Prices are an index and very rarely is the index not at an ath. Even in The periods you mentioned, the index was only off ath for a month or 3 and that’s mostly noise from Energy prices, so no it never reached a new equilibrium below where it was (that would be disastrous)

https://fred.stlouisfed.org/graph/fredgraph.png?g=SF8B


But our unemployment rates were so low in 2019, how could they have been lower with higher inflation?


We have seen unemployment fall slightly below 2019 levels, but the more significant result of greater demand stimulation would have been reaching those levels of unemployment much faster, rather than taking a decade to recover from the great recession.


That seems to be entirely explained by labor force participation.

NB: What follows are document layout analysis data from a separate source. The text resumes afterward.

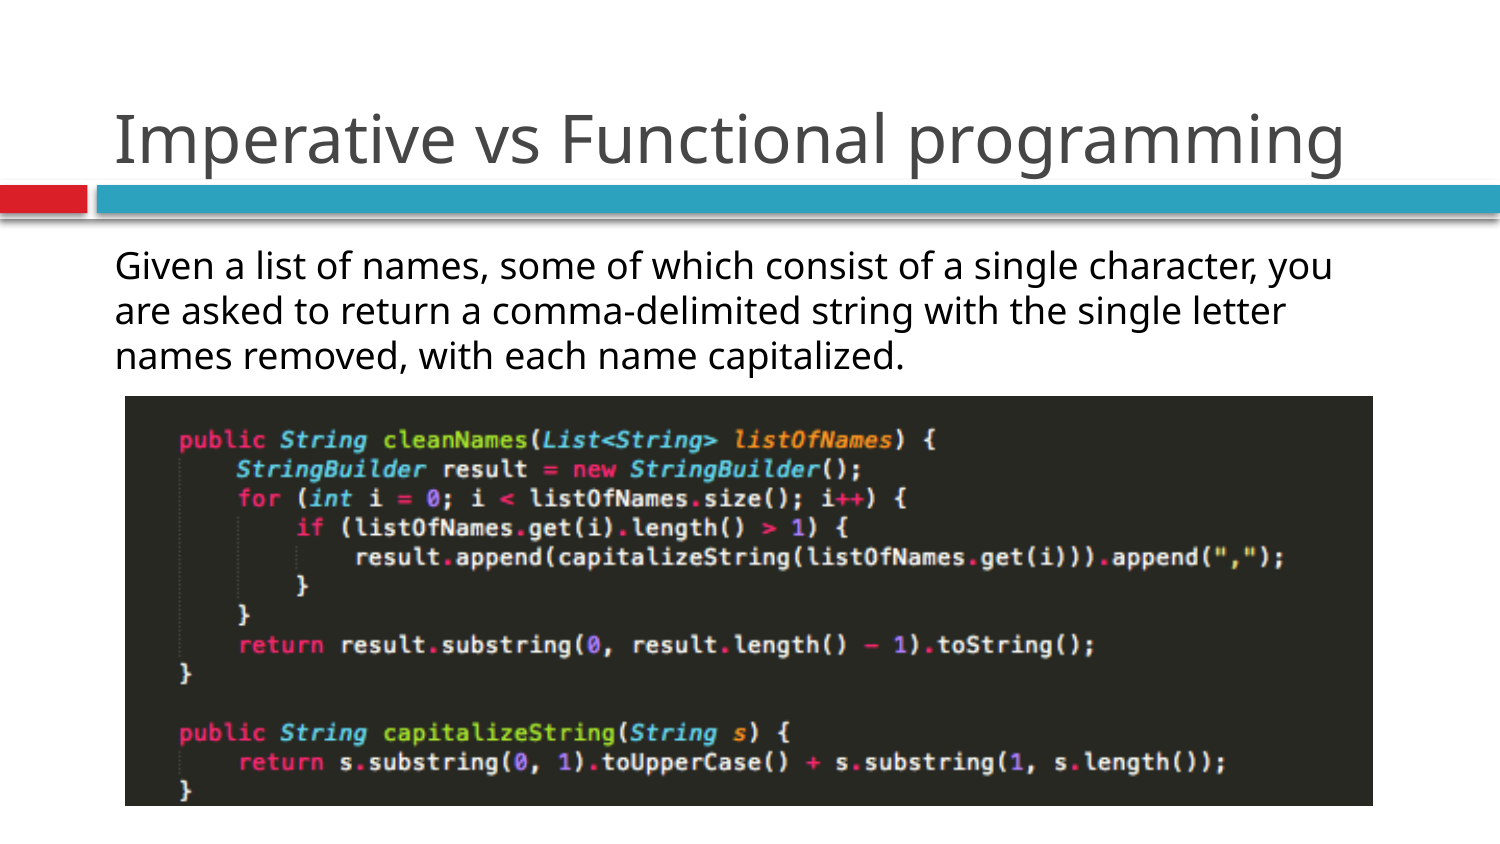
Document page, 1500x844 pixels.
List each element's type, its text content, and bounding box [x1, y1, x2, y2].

title Imperative vs Functional programming [99, 19, 1438, 185]
picture [124, 396, 1374, 806]
text_box Given a list of names, some of which consist of a single character, you are asked to return a comma-delimited string with the single letter names removed, with each name capitalized. [99, 234, 1375, 385]
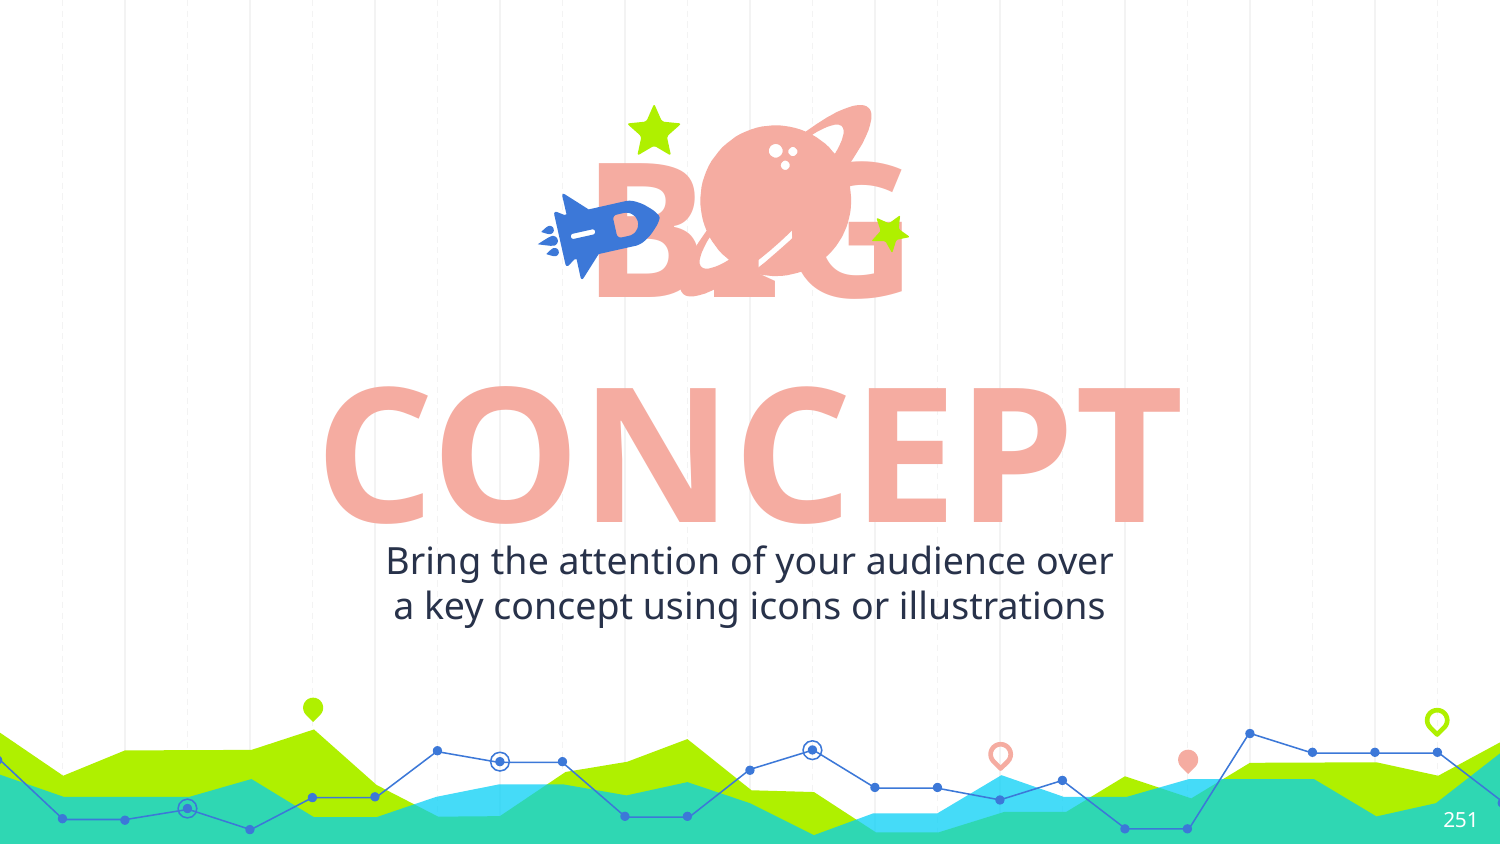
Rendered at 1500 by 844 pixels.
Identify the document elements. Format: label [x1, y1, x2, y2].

slide_number [1403, 791, 1494, 844]
title [112, 384, 1388, 575]
text_box [647, 206, 652, 239]
subtitle [355, 522, 1145, 651]
text_box [547, 182, 645, 280]
text_box [628, 104, 909, 297]
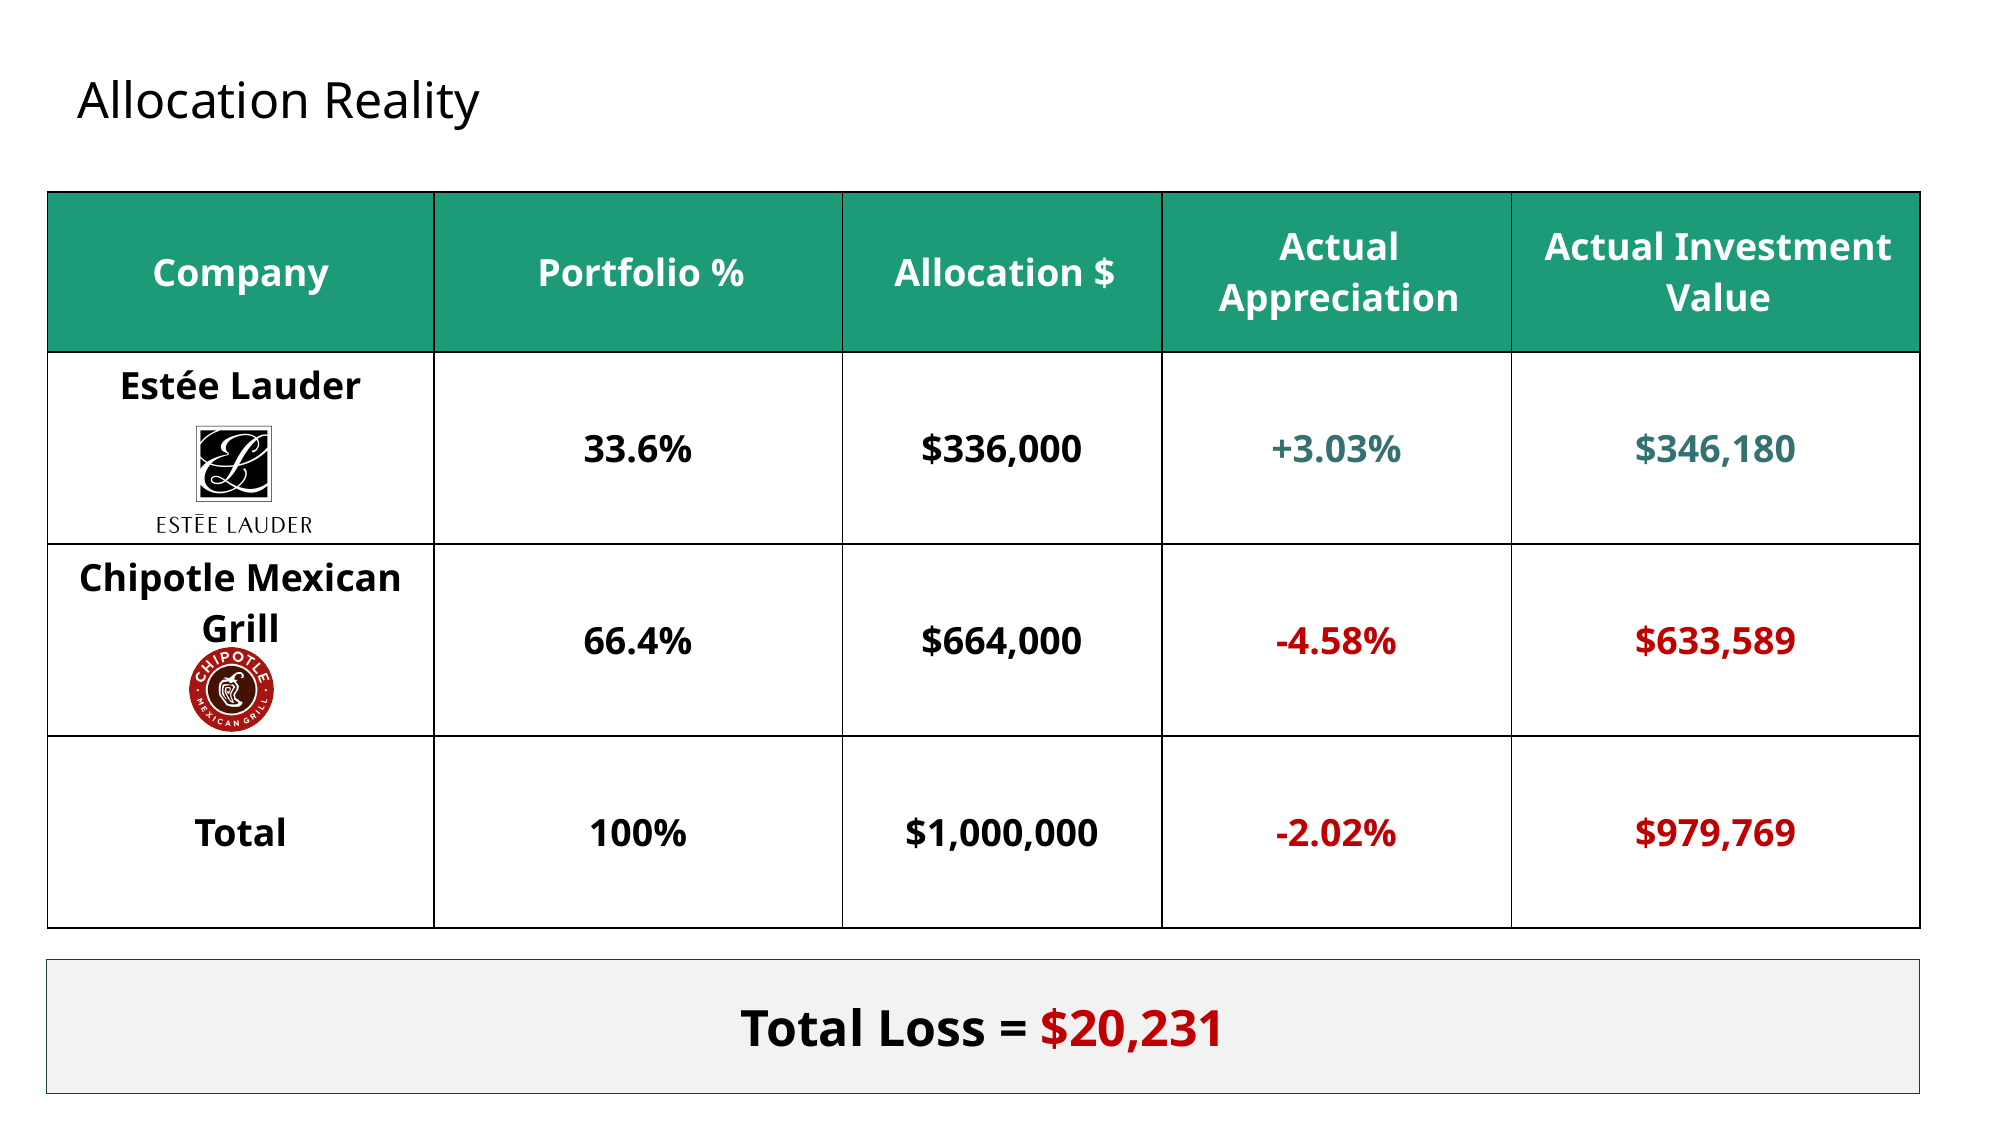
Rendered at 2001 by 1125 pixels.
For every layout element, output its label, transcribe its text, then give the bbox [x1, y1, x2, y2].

Note the skyrocketing amounts of people with more than one job


high employment and higher inflation can go hand in hand, actually, just high unemployment and deflation can (in a recession).


Yeah that’s my point, inflation rates don’t really influence unemployment rates except at the margin


This is the one thing which pisses me off when corporate brass justify not adjusting pay because "inflation is just transitory".


Do you mean prices, perhaps? Inflation is a derivative and can go down to zero with prices being unchanged


Do you mean the inflation rate?


Deflation can occur; it's rare, but it's not a never scenario.


It has never occurred for more than a few months in The past 50 years and has never returned to a new equilibrium below where it was.

This is also a data resolution problem. Sure we measure in months, but is that a reasonable resolution? Why not days? Years? Etc.